Biopolitics. In 1999 the Kansas State Board of Education removed the teaching of evolution from the state’s science curriculum. While that move has recently been reversed, it is remarkable that, nearly seventy-five years after the Scopes trial, the evolution of the species, for which there is overwhelming physical and biological evidence, remains a matter of social and political controversy. Evolution is science and science should be taught to all our citizens.

The threat of bioterrrorism.
The events of September 11, 2001, have made us painfully aware of our vulnerability to attack by those determined to diminish our society. At this writing, it is not clear whether the recent cases of anthrax in this country are the result of organized terrorist activity or the actions of a single, deranged individual. In any case, there are many biologists who argue regarding the possibility of an organized attack using biological or chemical weapons that the question is not “if” but “when.” Given this situation, the scientific community and society in general both must ask and answer important political and social questions. Should there be more support for research on biological and chemical and weapons and on protection and defense against them? Do we scientists and academics need to educate ourselves, our students, and the general public more fully about the nature of biological and chemical weapons and about the steps to take in the event of attacks involving those weapons?
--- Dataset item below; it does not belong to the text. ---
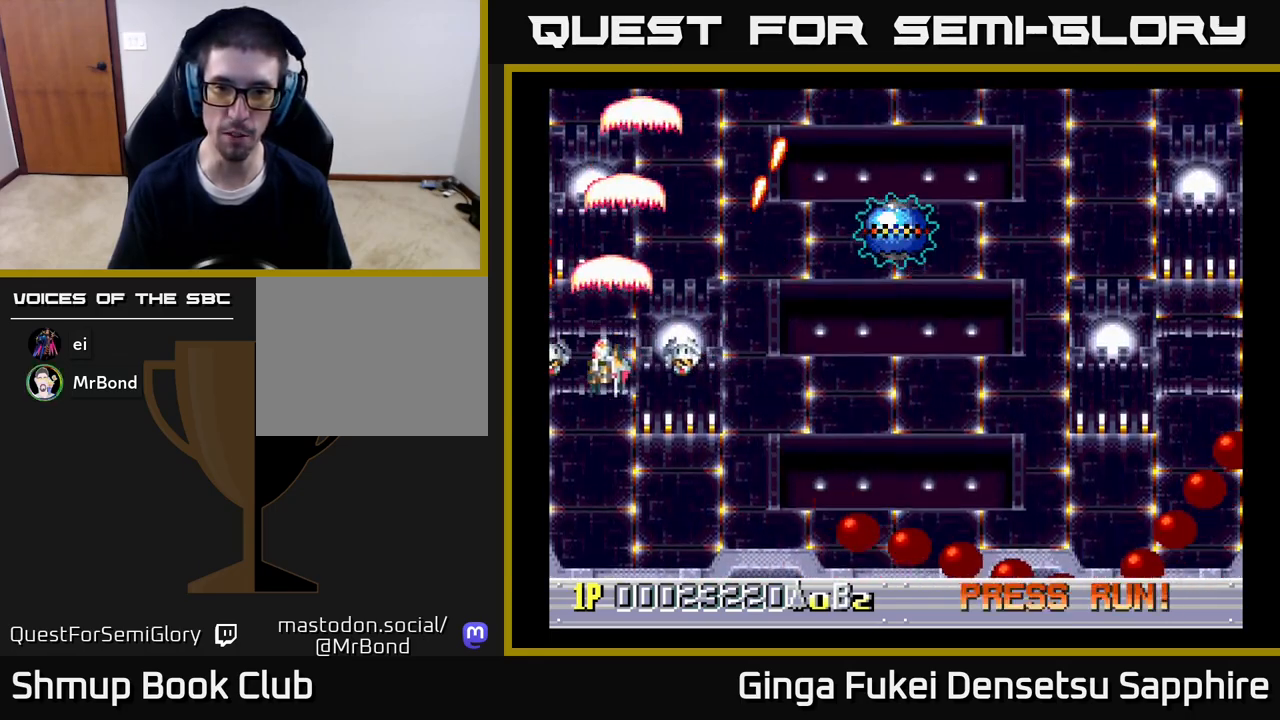
{"buttons": ["A", "DPAD_RIGHT"], "left_stick": "center", "right_stick": "center", "events": [[17, "DPAD_RIGHT", "down"], [167, "DPAD_DOWN", "up"]]}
One biologist’s view: a resounding “yes” to all these questions.

How should recent developments in biology inform the teaching of the subject in our schools?
The description of a workshop planned for the 2002 annual meeting of the American Society for Biochemistry and Molecular Biology reads, “As a result of the revolutions in genomics, bio-informatics, computational chemistry and biology, and proteomics it is no longer sufficient to teach classical biochemistry and molecular biology to students. Students today must be familiar with both the process and the promise that these new areas of biochemistry and molecular biology hold.” How do we structure courses in biology, at all levels, to ensure that students are provided both with sufficient classical background in the discipline and with current theory and practice? What level of computer proficiency, for example, will be required for students to understand and to manipulate genomic and structural data? Answering these questions will require that we re-think how biology is taught at all levels, kindergarten through graduate school, and that those of us at the cutting edge of biological research be willing to work with educators in the k-12, college, and university systems to develop new and comprehensive curricular approaches to the teaching of biology.